**Request 1**.
Count the lines in the records below that contain the string "kern", and reply with the number alone.

**Source document**.
•••

Conventions of substantial scale require accessibility and ease of movement afforded by such locations as Las Vegas or Orlando. Flight access and location of the airport relative to the convention facilities and hotels are high in importance in determining relative attractiveness, as is the overall appeal of the destination. Convention and conference organizers are usually driven by the potential for a venue to maximize attendance for their events. Consistent with this objective is a desire for environments that can accommodate conference needs in terms of size and mix of amenities, as well as offering a vibrant nightlife for after-hours networking to take place.
Furthermore, the stock of hotels at or near the location becomes of critical importance. No single hotel can accommodate all the delegates of many major conferences and conventions held today and thus, while an integrated resort itself may be sizeable, it will be important to consider the number and style of hotels within the vicinity of the IR that can cater to business travelers.
Overall, this step-by-step and holistic approach should produce an integrated resort model which fits within its location, community and region. While it is important to think of the local catchment area as a critical component of this exercise, contributions to revenues and operating income can also come from more distant visitors, and visitors who are interested in other IR attributes besides the casino.
Based on the experience of Las Vegas, when dealing with a true integrated resort, it is possible that only about half of the total revenue generated will come from casino operations. The remainder will be driven largely by people staying in the hotels, attending conferences, conventions and events, or theme park activities. Depending on the general attractiveness of the venue and its supporting infrastructure, much of the non-gaming spend at the IR will be derived from people outside of the local catchment area and will support the direct new investment being made into the project.

•••

**Request 2**.
Copy out, word for word, the stretch of the integrated resort text above from "Overall, this step-by-step" through "besides the casino.".

•••

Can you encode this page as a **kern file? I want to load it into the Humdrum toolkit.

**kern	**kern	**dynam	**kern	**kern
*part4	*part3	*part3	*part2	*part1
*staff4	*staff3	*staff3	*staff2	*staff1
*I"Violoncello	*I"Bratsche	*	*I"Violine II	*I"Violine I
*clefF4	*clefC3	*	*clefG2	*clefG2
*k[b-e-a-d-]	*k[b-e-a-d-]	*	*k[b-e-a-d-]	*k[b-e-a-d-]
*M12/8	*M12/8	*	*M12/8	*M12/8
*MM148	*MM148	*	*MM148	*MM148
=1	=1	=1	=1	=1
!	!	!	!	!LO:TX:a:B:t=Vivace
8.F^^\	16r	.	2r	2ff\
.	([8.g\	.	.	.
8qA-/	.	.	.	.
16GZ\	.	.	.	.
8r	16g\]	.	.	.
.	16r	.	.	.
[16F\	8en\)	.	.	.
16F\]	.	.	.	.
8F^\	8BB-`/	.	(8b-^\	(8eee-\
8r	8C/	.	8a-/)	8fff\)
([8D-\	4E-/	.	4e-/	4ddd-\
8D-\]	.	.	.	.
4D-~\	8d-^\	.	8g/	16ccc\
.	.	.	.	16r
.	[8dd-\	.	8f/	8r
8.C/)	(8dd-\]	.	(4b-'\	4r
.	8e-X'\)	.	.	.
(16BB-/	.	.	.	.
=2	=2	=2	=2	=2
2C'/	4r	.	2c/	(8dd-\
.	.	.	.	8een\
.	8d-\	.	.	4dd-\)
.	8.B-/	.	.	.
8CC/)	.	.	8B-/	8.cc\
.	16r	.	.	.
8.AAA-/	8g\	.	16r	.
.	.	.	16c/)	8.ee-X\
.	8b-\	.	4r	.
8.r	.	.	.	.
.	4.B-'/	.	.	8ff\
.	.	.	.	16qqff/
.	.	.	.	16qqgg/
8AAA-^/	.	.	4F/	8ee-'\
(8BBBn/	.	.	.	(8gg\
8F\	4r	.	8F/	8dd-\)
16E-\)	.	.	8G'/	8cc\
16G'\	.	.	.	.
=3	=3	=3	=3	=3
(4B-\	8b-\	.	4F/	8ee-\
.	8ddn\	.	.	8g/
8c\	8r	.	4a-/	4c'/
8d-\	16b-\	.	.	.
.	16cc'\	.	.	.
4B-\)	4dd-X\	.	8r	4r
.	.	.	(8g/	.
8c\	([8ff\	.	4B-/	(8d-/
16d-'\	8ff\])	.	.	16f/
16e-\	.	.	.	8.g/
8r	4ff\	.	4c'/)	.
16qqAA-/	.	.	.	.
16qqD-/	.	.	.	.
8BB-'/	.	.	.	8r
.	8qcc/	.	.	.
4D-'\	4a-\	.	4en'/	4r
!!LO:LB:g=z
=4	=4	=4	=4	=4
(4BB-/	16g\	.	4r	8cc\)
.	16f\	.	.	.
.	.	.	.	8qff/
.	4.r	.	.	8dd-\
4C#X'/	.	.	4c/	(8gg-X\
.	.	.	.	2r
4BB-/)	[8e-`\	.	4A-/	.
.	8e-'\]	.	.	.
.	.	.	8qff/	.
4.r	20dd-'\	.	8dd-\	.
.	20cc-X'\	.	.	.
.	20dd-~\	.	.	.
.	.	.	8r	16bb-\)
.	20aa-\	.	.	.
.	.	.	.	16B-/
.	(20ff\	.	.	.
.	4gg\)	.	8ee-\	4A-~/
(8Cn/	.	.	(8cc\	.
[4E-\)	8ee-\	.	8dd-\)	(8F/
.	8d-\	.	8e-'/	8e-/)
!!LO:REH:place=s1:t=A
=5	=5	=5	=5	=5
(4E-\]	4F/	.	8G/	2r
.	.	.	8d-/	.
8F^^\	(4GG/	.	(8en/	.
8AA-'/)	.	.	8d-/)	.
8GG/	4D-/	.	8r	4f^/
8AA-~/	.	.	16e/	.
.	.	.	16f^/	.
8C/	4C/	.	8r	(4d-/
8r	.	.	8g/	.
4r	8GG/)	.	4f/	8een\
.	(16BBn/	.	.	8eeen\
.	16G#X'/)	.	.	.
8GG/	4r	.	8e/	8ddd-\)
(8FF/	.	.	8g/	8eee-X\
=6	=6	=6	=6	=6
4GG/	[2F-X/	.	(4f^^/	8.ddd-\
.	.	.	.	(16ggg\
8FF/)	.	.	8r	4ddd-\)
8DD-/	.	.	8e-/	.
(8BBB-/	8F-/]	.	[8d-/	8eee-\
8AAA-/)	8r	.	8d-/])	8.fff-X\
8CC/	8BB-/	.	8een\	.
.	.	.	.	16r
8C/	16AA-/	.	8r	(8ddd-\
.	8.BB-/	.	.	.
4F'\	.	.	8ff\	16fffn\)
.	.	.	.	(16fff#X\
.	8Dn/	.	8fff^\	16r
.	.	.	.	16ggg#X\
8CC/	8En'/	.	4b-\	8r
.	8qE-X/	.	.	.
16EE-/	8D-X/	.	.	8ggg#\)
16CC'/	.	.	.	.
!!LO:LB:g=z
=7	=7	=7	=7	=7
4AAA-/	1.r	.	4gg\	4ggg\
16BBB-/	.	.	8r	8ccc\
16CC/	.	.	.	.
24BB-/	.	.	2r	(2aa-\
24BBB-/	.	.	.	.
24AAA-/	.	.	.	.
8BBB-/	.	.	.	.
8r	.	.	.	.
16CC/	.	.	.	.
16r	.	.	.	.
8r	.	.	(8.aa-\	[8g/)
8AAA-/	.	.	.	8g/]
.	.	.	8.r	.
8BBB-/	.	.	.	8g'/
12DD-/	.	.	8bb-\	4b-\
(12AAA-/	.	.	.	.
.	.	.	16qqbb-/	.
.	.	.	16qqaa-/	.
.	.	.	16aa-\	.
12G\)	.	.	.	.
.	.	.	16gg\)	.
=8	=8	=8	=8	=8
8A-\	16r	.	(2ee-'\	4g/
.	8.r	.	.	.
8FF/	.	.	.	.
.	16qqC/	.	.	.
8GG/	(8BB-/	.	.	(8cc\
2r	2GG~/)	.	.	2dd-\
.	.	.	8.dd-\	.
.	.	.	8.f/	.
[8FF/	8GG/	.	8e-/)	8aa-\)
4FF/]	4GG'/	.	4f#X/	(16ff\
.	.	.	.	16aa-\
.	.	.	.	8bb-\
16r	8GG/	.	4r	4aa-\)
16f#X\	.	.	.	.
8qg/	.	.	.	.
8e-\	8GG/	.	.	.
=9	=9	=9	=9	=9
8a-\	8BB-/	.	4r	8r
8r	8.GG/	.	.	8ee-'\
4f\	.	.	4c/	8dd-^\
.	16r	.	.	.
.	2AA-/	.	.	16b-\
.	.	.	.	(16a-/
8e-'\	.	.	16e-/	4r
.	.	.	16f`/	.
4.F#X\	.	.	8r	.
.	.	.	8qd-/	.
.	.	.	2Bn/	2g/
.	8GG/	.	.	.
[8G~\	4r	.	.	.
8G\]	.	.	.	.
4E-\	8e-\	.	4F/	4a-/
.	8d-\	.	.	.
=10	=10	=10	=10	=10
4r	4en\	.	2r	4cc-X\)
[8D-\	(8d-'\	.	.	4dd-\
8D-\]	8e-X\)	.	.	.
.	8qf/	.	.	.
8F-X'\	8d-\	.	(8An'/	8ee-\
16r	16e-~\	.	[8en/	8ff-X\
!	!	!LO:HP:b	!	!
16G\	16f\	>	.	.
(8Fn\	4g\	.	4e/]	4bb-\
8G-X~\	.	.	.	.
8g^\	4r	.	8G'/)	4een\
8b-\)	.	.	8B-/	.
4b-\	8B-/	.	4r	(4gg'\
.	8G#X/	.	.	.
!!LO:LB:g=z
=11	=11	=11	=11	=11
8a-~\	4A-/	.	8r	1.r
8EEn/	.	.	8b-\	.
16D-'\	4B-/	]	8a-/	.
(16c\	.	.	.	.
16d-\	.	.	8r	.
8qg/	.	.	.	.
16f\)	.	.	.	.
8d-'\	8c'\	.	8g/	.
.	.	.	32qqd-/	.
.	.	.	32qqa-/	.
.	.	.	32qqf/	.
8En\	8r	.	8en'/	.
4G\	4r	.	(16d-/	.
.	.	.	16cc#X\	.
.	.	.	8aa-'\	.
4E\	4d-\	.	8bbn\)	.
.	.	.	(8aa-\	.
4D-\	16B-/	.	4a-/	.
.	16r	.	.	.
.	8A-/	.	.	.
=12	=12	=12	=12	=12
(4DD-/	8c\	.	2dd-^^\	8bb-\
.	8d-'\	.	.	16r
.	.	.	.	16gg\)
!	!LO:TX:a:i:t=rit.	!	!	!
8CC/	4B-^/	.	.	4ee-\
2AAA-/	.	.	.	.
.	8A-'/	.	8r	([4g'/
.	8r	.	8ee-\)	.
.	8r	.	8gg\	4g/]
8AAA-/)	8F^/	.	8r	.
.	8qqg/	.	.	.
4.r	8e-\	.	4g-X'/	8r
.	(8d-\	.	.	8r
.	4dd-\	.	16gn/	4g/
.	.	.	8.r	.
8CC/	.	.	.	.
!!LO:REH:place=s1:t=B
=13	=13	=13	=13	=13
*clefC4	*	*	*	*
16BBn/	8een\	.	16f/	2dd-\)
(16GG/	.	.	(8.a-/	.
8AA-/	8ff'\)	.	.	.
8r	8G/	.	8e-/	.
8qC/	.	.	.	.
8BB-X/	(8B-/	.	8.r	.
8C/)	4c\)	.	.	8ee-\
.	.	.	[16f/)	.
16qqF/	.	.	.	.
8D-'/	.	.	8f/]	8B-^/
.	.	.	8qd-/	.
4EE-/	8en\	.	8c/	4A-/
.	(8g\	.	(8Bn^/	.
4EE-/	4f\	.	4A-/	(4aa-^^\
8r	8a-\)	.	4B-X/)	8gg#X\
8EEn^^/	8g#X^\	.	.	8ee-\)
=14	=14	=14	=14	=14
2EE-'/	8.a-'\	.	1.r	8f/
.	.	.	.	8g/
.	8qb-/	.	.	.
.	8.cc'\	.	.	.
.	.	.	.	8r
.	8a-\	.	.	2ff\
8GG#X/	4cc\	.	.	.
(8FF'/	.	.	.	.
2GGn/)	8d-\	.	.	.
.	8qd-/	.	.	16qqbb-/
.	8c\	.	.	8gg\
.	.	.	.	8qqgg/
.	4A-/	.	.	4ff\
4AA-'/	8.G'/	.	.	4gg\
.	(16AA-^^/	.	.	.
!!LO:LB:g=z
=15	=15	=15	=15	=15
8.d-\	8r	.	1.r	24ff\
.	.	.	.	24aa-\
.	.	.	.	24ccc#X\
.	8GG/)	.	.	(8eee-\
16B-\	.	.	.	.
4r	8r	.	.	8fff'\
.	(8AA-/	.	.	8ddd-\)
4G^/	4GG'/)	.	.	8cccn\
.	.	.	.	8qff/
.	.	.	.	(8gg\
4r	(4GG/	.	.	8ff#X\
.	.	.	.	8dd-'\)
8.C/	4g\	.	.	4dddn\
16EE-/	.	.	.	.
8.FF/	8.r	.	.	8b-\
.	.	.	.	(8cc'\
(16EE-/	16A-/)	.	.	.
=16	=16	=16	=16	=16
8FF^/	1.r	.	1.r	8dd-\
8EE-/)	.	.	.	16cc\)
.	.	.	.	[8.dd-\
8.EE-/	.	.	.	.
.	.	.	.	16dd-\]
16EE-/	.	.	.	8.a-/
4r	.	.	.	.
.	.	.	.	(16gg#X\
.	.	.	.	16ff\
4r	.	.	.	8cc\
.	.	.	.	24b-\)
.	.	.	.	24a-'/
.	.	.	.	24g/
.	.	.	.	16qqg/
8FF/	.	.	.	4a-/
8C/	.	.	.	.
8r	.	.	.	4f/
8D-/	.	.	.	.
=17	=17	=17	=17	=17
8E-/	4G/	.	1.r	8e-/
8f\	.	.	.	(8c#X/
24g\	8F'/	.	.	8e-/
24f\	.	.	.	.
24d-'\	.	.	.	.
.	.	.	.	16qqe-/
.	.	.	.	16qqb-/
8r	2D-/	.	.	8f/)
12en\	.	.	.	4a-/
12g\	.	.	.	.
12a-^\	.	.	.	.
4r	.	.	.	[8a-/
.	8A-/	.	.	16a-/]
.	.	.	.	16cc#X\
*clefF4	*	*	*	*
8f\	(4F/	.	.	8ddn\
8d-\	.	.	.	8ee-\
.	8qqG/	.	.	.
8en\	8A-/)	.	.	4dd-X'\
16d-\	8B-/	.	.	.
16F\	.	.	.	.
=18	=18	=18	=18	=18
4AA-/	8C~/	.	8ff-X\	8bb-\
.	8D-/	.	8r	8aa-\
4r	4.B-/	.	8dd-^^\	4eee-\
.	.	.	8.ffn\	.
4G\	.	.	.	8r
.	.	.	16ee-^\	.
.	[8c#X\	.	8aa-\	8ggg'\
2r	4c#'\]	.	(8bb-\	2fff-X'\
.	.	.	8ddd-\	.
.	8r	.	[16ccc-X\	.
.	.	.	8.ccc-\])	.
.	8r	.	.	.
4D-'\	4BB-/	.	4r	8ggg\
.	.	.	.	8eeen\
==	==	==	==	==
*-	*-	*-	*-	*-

•••

**Final result 1**.
2

**Final result 2**.
Overall, this step-by-step and holistic approach should produce an integrated resort model which fits within its location, community and region. While it is important to think of the local catchment area as a critical component of this exercise, contributions to revenues and operating income can also come from more distant visitors, and visitors who are interested in other IR attributes besides the casino.